### PROBLEMS AND TASKS
(a) Translate this sentence from the cluster setup thread into Spanish: "I typically run the NameNode and JobTracker on the same box, the master."
(b) Retype the stretch of the cluster setup thread from "It is actually" through "of disk space.".

### PASSAGE GIVEN

+ + + + + + +

Chris Schneider wrote:
2) The TaskTracker nodes should probably also be DataNodes in such a
relatively small system. No significant data is saved on the TaskTracker
machine, except in its role as a DataNode.
It is actually optimal for TaskTracker and DataNodes to both be run on
all slave boxes. That way map tasks can be assigned to nodes where
their input data is local, and reduce tasks can write the first copy of
their output locally, reducing network i/o. (These optimizations are
not in the current code, but will be soon.)
3) The NameNode box probably wants to keep large indexes of blocks in
memory, but I wouldn't expect these to exceed the same 2GB metric we're
using for the TaskTrackers. Likewise, I wouldn't expect the CPU speed to
be a major constraint (mostly network bound). Finally, I can't imagine
why the NameNode would need tons of disk space.
4) I would imagine that the JobTracker would have even less need for big
RAM and a fast CPU, let alone hard drive space. I'd probably start with
this running on the same box as the NameNode.
I typically run the NameNode and JobTracker on the same box, the master.
Ideally this box might be configured differently (e.g.,, a RAID for
higher disk reliability) but practically speaking its fine and simpler
to have it configured the same as the others. I usually run a cron
entry on the NameNode box which periodically copies NDFS name data to
another drive or machine with rsync, since this is a single-point of
failure.
7) Since the local network will probably be the gating performance
parameter, we'll need a 1GB network.
Yes, I've benchmarked 30 & 180 node NDFS systems with 100MB networking,
and the network does appear the be the bottleneck.
Doug

+ + + + + + +

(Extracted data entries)
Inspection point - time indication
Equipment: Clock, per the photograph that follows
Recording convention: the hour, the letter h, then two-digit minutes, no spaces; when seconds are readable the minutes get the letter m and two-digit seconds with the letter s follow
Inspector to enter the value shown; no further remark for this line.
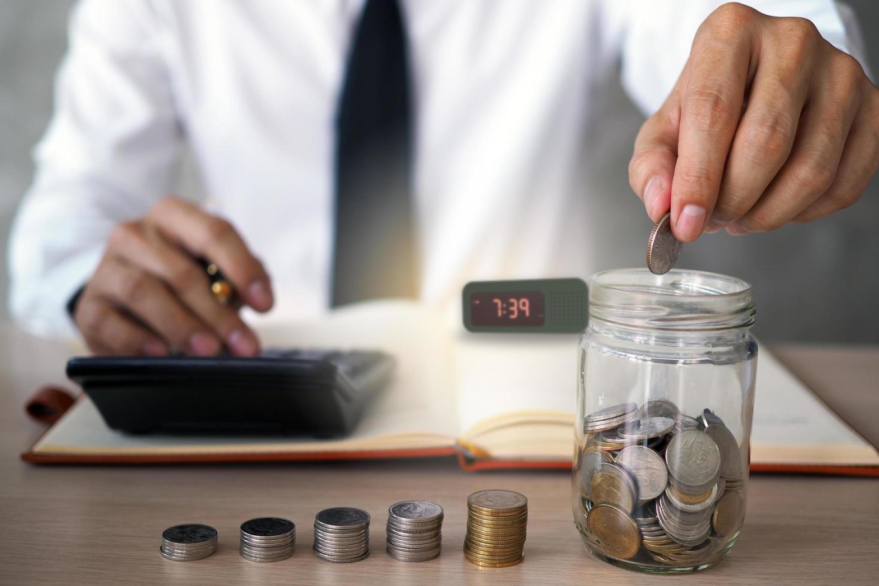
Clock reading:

+ + + + + + +

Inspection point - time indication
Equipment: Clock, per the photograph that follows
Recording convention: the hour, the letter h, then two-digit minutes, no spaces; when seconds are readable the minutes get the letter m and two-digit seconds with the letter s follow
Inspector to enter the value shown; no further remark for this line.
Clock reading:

+ + + + + + +

### THE RESPONSES
(a) Normalmente ejecuto el NameNode y el JobTracker en la misma máquina, la maestra.

(b)
It is actually optimal for TaskTracker and DataNodes to both be run on
all slave boxes. That way map tasks can be assigned to nodes where
their input data is local, and reduce tasks can write the first copy of
their output locally, reducing network i/o. (These optimizations are
not in the current code, but will be soon.)
3) The NameNode box probably wants to keep large indexes of blocks in
memory, but I wouldn't expect these to exceed the same 2GB metric we're
using for the TaskTrackers. Likewise, I wouldn't expect the CPU speed to
be a major constraint (mostly network bound). Finally, I can't imagine
why the NameNode would need tons of disk space.